> [Text provided]:

The Donald Keene Prize for the Promotion of Japanese Culture

The Donald Keene Prize for the Promotion of Japanese Culture recognizes individuals and organizations that have made significant contributions toward expanding awareness of Japanese culture in the world at large.

Reflecting Donald Keene’s ongoing legacy of introducing Japanese culture to new international audiences, the prize acknowledges work that has enriched the appreciation of Japanese culture beyond Japan’s own borders.

The Donald Keene Prize honors Japanese culture in all its forms, both traditional and contemporary, and this diversity is recognized in the selection of Prize recipients.

The Prize was established in 2006 to mark the Twentieth Anniversary of the founding of the Donald Keene Center of Japanese Culture.

2010

The Fourth Donald Keene Prize for the Promotion of Japanese Culture will be awarded to Impressions, the journal of the Japanese Art Society of America (JASA). Julia Meech, Editor of Impressions, and Joan D. Baekeland, President of JASA, will accept the award on April 14, 2010.

Impressions, journal of the Japanese Art Society of America

Impressions is the premier English-language journal on the arts of Japan. Peer-reviewed, Impressions publishes original contributions from the international community of specialists for an audience of scholars, research libraries, and connoisseurs. Under the guidance of Julia Meech, Editor since 2001, the journal has expanded to introduce Japanese art and culture of all periods, biographies and obituaries of crucial figures in the Japanese art world, memoirs, and review articles of selected exhibitions and publications. Recent essays include Alicia Volk, “Yorozu Tetsugorō and Taishō Prints” (2004); Ellis Tinios, “The Fragrance of Female Immortals: Celebrity Endorsement from the Afterlife” (2005–2006); Rand Castile, “Remembering the Japan Society” (2006–2007); D. Max Moerman, “Dying Like the Buddha: Intervisuality and the Cultic Image” (2007–2008); and Melinda Takeuchi, “Ephemera for Insiders” (2007–2008). Impressions 30 (2009), a book-length 216-page full-color publication, is a special issue inspired by a symposium at Columbia University in honor of Professor Henry Smith. Translations of a selection of articles are published in the Japanese journal Bijutsu Forum 21, vol. 20 (2009).

> [Prompt A]:
Translate into French this sentence from the text on the Donald Keene Prize above: "The Prize was established in 2006 to mark the Twentieth Anniversary of the founding of the Donald Keene Center of Japanese Culture."
> [Prompt B]:
Extend the text on the Donald Keene Prize above with one further paragraph that picks up after its final sentence.

> [Data supplied]:
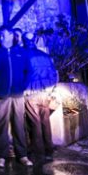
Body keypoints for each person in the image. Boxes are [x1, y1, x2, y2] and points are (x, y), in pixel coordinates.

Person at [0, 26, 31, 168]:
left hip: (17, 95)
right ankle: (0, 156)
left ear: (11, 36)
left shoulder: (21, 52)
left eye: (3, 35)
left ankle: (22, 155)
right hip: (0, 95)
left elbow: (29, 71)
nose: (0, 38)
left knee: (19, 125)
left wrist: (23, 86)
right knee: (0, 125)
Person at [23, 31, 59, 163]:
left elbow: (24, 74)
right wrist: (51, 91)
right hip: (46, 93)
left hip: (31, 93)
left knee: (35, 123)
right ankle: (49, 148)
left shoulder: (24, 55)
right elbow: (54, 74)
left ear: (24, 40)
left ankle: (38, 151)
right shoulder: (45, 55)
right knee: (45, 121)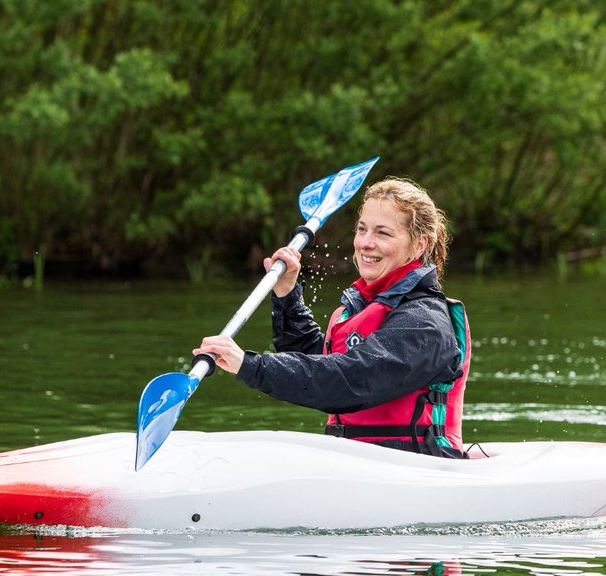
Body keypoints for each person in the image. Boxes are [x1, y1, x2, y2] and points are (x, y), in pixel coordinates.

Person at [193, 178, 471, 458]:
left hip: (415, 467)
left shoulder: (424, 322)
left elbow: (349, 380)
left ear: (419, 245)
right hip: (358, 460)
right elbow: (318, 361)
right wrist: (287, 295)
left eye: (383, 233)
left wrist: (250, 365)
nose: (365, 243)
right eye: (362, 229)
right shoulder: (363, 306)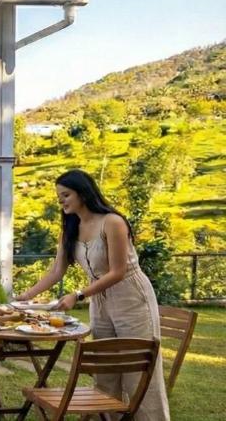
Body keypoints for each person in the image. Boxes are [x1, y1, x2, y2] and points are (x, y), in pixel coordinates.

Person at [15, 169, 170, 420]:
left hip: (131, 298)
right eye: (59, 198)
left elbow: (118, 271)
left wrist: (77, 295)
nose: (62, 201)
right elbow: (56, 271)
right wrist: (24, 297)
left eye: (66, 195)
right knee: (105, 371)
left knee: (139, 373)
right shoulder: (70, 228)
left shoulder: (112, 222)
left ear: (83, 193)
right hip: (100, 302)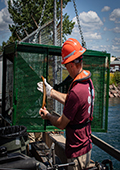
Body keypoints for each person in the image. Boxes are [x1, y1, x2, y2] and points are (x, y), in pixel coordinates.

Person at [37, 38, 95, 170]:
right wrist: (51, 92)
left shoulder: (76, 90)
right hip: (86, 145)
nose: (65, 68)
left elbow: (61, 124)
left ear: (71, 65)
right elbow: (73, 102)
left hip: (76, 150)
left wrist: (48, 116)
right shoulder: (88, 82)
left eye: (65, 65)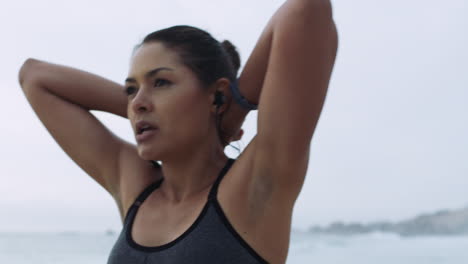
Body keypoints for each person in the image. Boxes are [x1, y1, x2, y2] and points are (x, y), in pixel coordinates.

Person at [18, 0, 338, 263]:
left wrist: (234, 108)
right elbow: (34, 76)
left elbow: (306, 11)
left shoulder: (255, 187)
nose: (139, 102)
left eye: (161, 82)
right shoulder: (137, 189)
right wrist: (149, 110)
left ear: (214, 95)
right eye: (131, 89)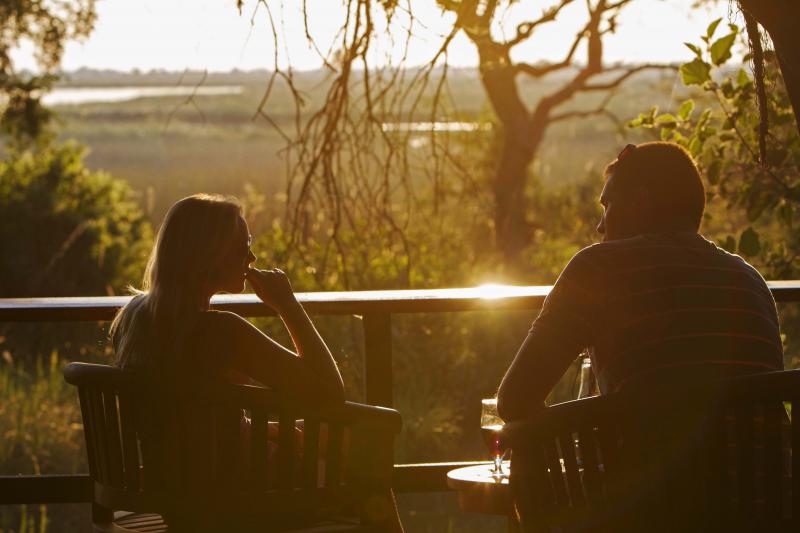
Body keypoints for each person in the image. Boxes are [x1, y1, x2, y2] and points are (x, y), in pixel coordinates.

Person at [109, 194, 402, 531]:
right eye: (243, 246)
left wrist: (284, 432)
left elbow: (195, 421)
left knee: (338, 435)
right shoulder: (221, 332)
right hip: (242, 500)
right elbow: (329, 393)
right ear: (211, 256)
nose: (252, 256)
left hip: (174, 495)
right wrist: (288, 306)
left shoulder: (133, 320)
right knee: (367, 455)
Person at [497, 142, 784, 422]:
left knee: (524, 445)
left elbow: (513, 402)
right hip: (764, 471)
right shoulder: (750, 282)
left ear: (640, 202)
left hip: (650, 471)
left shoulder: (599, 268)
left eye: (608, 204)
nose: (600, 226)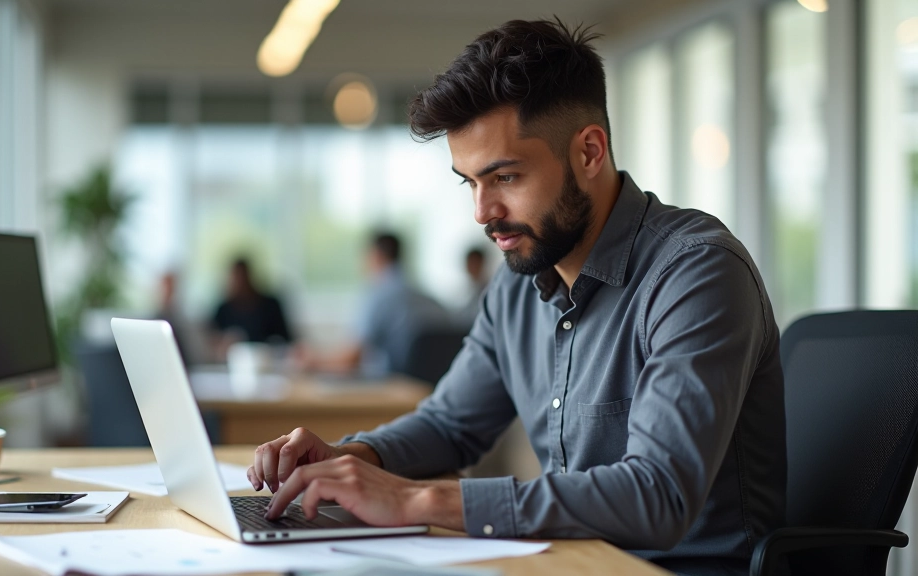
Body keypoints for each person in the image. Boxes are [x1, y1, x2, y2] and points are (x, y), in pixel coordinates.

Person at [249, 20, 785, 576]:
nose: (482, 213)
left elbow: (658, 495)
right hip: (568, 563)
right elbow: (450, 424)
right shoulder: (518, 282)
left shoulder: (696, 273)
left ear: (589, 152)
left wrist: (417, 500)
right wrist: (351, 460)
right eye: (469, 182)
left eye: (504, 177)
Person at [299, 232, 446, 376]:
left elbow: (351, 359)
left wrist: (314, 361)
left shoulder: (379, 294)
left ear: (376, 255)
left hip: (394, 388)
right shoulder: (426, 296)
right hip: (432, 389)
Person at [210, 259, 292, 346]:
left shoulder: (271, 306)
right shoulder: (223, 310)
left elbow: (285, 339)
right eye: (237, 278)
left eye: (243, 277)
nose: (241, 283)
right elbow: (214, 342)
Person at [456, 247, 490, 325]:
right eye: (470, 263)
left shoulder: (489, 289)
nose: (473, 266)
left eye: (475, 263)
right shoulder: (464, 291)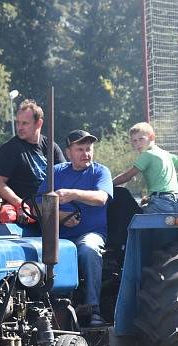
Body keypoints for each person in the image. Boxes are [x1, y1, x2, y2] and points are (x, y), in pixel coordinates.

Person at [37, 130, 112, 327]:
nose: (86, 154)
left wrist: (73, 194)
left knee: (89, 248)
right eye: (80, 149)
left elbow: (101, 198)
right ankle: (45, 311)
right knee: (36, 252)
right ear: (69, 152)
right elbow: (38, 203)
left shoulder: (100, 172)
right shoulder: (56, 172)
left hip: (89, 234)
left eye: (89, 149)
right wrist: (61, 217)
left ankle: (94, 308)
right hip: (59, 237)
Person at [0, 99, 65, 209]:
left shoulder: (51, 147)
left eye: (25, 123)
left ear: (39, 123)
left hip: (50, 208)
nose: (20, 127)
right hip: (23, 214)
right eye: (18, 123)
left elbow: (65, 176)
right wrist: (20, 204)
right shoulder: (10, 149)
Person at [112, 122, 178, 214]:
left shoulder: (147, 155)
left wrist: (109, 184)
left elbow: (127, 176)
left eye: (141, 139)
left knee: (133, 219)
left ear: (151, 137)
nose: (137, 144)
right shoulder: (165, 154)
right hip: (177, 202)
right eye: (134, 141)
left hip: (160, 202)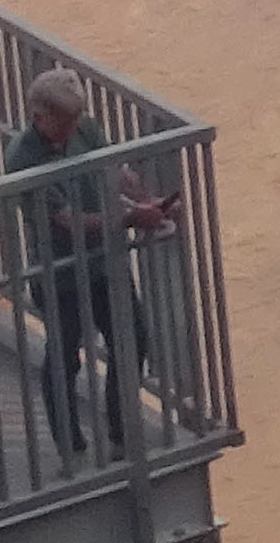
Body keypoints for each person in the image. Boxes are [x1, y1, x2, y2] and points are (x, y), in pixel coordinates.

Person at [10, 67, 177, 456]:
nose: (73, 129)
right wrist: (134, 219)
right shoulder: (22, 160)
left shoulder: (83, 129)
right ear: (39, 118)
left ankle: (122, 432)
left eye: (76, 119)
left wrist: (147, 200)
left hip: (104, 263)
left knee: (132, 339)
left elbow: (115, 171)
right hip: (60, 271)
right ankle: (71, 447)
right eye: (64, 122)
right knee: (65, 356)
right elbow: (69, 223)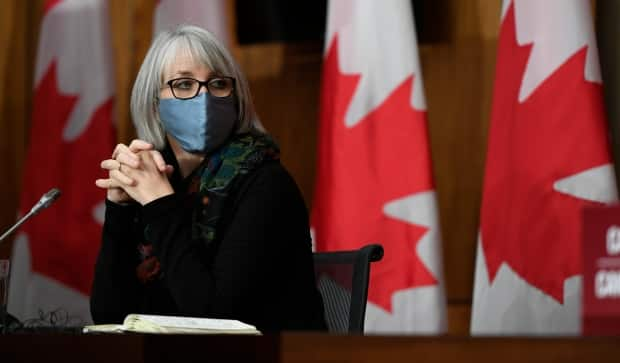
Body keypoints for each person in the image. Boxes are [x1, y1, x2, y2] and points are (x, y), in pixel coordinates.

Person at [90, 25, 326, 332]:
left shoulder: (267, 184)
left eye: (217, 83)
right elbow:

==

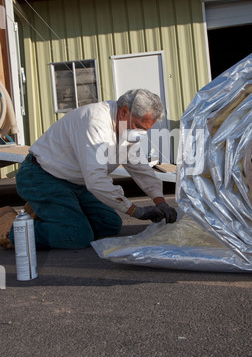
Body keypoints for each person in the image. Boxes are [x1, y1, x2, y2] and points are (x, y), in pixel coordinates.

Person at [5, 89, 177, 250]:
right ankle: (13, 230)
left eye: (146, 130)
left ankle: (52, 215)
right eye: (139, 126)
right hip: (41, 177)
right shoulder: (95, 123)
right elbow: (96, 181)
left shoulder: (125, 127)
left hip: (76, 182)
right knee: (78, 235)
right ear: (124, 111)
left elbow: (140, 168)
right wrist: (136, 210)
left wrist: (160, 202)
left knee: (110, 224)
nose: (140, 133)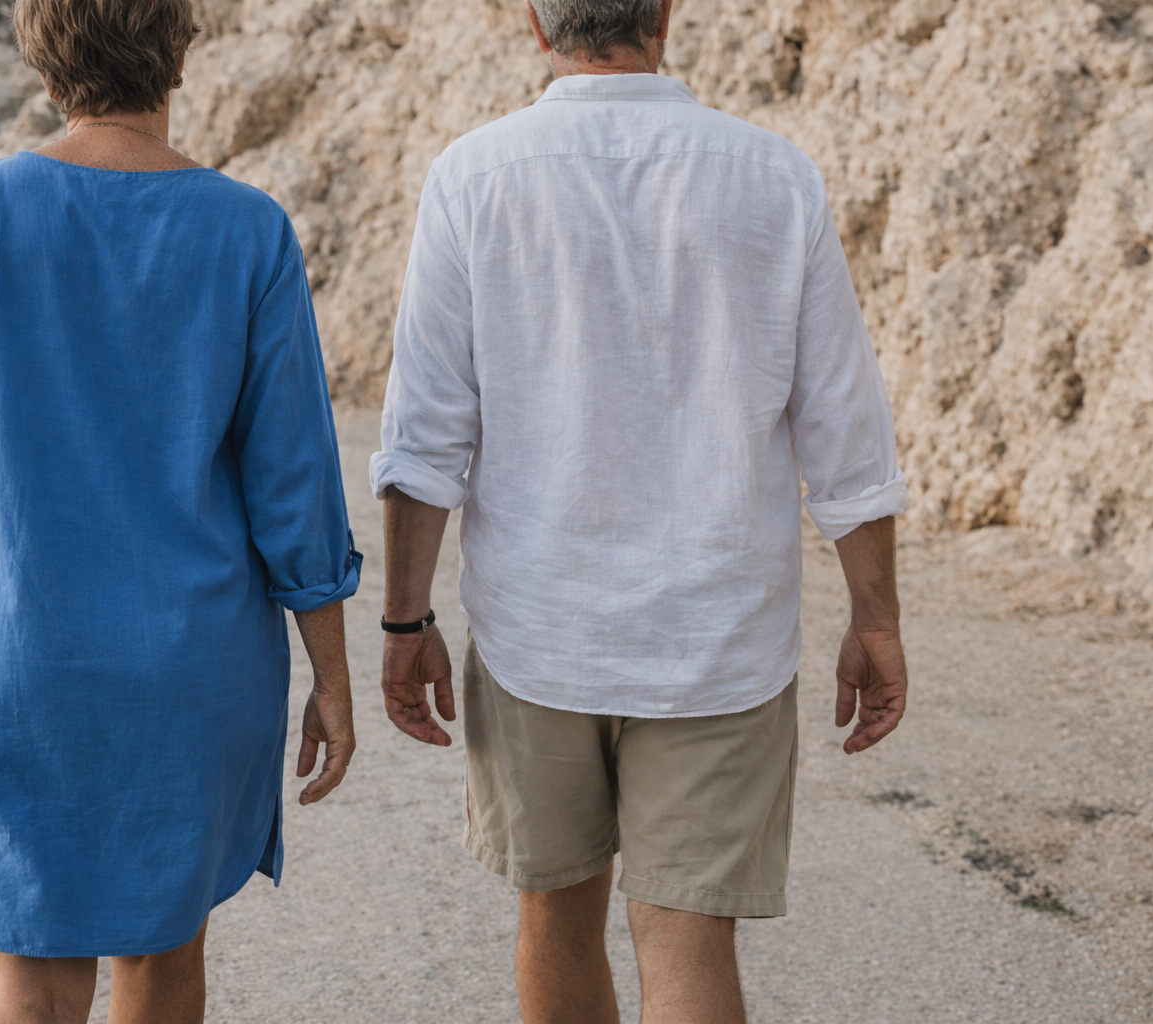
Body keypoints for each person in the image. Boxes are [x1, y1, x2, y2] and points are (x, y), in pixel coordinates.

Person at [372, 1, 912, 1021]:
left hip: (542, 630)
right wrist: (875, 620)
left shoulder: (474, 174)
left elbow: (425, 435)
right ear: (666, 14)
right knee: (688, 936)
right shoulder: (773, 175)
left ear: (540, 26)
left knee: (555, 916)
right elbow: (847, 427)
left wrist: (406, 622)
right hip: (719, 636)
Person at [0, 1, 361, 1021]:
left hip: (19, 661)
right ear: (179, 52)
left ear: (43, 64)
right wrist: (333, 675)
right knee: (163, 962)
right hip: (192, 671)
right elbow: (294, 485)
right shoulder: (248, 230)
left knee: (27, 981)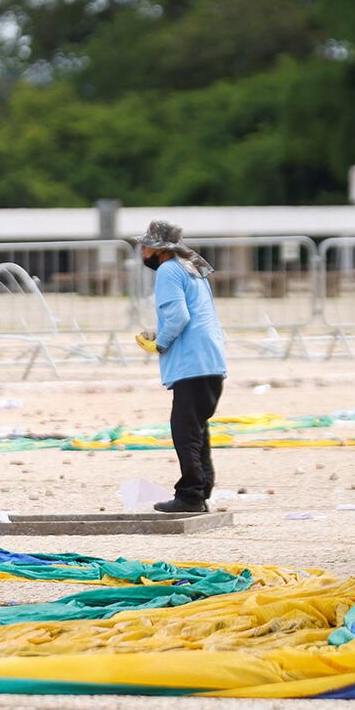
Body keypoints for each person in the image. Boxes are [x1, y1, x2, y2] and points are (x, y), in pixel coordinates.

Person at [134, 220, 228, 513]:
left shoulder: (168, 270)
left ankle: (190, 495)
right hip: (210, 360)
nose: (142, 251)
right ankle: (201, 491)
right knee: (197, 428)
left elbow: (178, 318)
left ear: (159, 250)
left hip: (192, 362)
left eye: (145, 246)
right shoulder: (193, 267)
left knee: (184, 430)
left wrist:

> [Result A]:
Le Prix a été créé en 2006 pour marquer le vingtième anniversaire de la fondation du Donald Keene Center of Japanese Culture.

> [Result B]:
The Japanese Art Society of America (JASA) was founded in 1973 by a small group of ukiyo-e print collectors in and around New York City. Programs for members and the public remain the society’s focus. In 2009 members joined in a Japanese tea gathering in the Japanese teahouse at Kykuit, the Rockefeller estate in Pocantico Hills, New York; visited private and public collections in Sacramento and San Francisco; and toured the Richard Fishbein and Estelle Bender Collection as well as the in-house museum of the Mary Griggs Burke Collection in New York City. Lecture programs in New York have been held at the Japan Society and Institute of Fine Arts of New York University and elsewhere, generally open to the public. In winter 2009–2010, Hans Thomsen of the University of Zűrich spoke on paintings by Jakuchū, and Andrew Watsky of Princeton University on “named” tea ceramics in the Momoyama period. JASA celebrated its 35th anniversary in 2008 with the groundbreaking exhibition presented at Asia Society, New York, Designed for Pleasure: The World of Edo Japan in Prints and Paintings, 1680–1860. The eponymous catalogue is edited by Julia Meech and Jane Oliver, Associate Editor of Impressions, with essays by John Carpenter, Timothy Clark, Julie Nelson Davis, Allen Hockley, Donald Jenkins, David Pollack, Sarah E. Thompson, and David Waterhouse.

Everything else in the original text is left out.